4. The method according to claim 1, wherein the step S2 of executing each task according to the task list to be changed, each task controlling an entity to execute an activity, completing the calculation of the current time frame, and recording the task calculation result and the task action includes:

when a task is changed from an unactivated state to an activated state, writing the task into an activated task list, calling the task to complete the calculation of a current time frame, and simultaneously recording a task calculation result and an entity acted by the task;

And removing the task from the active task list when the task is changed from the active state to the inactive state.

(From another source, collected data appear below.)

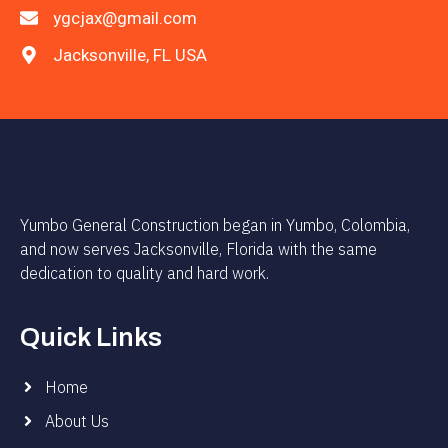
ygcjax@gmail.com
Jacksonville, FL USA
Yumbo General Construction began in Yumbo, Colombia,
and now serves Jacksonville, Florida with the same
dedication to quality and hard work.
Quick Links
Home
About Us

5. The method according to claim 1, wherein updating the state of the combined task of the multi-level task flow in the order from bottom to top according to the task calculation result in S3 includes:

and traversing the tasks of each level from the second layer from the bottom to the top in the multi-level task flow in the simulation design, receiving the states of the lower-level tasks contained in the combined tasks in each level, and summarizing to obtain the states of the combined tasks.

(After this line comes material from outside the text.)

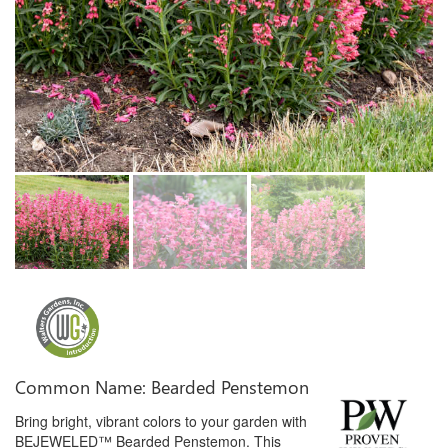
Common Name: Bearded Penstemon
Bring bright, vibrant colors to your garden with
BEJEWELED™ Bearded Penstemon. This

6. The method according to claim 1, wherein the step S3 of completing the single step calculation of the entity in the current time frame according to the task calculation result as the input data of the other entity in the next time frame includes:

and for each entity, acquiring the task calculation result and output data of other entities subscribed by the entity in the previous time frame, forming input data of the entity in the current time frame, transmitting the input data into the entity, executing single-step calculation, and subscribing the calculation result as input data of other entities subscribed by the entity in the next time frame.

7. A process simulation device for a multi-level task, comprising:

the creation module creates a combined task state table according to combined tasks in a simulation-planning multi-level task flow, sets the combined tasks in an inactive state, converts the multi-level tasks into a single-level structure, forms a global flow chart composed of atomic tasks, carries out initialization setting according to a simulation-planning loading entity model and instantiation as an entity, creates and executes an initial task in the global flow chart, and sets simulation time as simulation initial time;

converting the multi-level task into a single-level structure to form a global flow chart consisting of atomic tasks:

traversing from the bottom to the top layer 2 of the multi-level task flow, traversing each combined task of each level, deleting a starting node and an ending node in the combined task, changing the condition of initially pointing to the combined task to point to a first node after the starting node, and pointing the condition of pointing to the ending node in the combined task to a subsequent node of the combined task;

after the combination processing of all the layers in the multi-level task flow is completed, forming a global flow chart composed of atomic tasks;

The execution module adds the tasks meeting the activation conditions in the global flow chart into a task list to be changed, executes each task according to the task list to be changed, controls the entity to execute the activity, completes the calculation of the current time frame, and records the task calculation result and the entity of the task action;

and the calculation module is used for updating the states of the combined tasks of the multi-level task flow according to the task calculation result in a bottom-up sequence, completing single-step calculation of the entities in the current time frame according to the task calculation result, and taking the single-step calculation as input data of other entities in the next time frame, advancing a simulation process according to a simulation step length, and jumping to the execution module to continue simulation until the simulation is finished.

8. A computer-readable storage medium, characterized in that the computer-readable storage medium includes a stored program, wherein the program performs the flow simulation method of the multi-level task of any one of claims 1 to 6.

9. A processor, wherein the processor is configured to run a program, wherein the program runs to perform the flow simulation method of the multi-level task of any one of claims 1 to 6.